L'article 1 de ladite loi précise que "sont prescrites, au profit de l'Etat, des départements et
des communes,(…) toutes créances qui n'ont pas été payées dans un délai de quatre ans à
partir du premier jour de l'année suivant celle au cours de laquelle les droits ont été acquis".
Cet article appelle les commentaires suivants:
I) Le domaine de la déchéance quadriennale.
Les créances contre l'Etat et les collectivités locales s'éteignent donc par l'effet de la
déchéance quadriennale.
Le champ d'application de cette prescription est général.
Il appréhende toutes les créances détenues sur la collectivité publique, quelle que
soit leur origine (contractuelle, quasi-contractuelle, délictuelle ou quasi-délictuelle).
La déchéance concerne aussi bien les créances ayant pour origine l'exécution d'un
contrat que celles résultant de la mise en cause de la responsabilité de la commune ou
d'actes de gestion du domaine privé de la collectivité.

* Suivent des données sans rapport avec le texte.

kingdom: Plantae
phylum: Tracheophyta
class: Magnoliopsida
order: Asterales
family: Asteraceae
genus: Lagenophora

La prescription quadriennale s'applique également aux demandes en
dédommagement d'une réquisition (CE 3 janvier 1958, Ministre de l'Agriculture c. Flandrois),
d'une confiscation (CE 10 novembre 1961, Sieur Renault), et aux créances rattachées à une
expropriation irrégulière devenue définitive (CE 8 novembre 1963, MERLIN).
Le fait que la dette de la personne publique soit régie par le droit civil et relève de la
compétence des tribunaux judiciaires ne saurait faire obstacle à l'application de la législation
soumettant à la déchéance quadriennale les créances sur les collectivités publiques: il en est
ainsi, particulièrement, en ce qui concerne les dommages causés par les véhicules ( Trib.
des Conflits, 21 janvier 1985, Préfet de la Région Lorraine c. Cour d'Appel de Metz).
Par ailleurs, la déchéance quadriennale a lieu de jouer quelle que soit la qualité du
créancier: étranger ou de nationalité française, personne privée ou personne publique.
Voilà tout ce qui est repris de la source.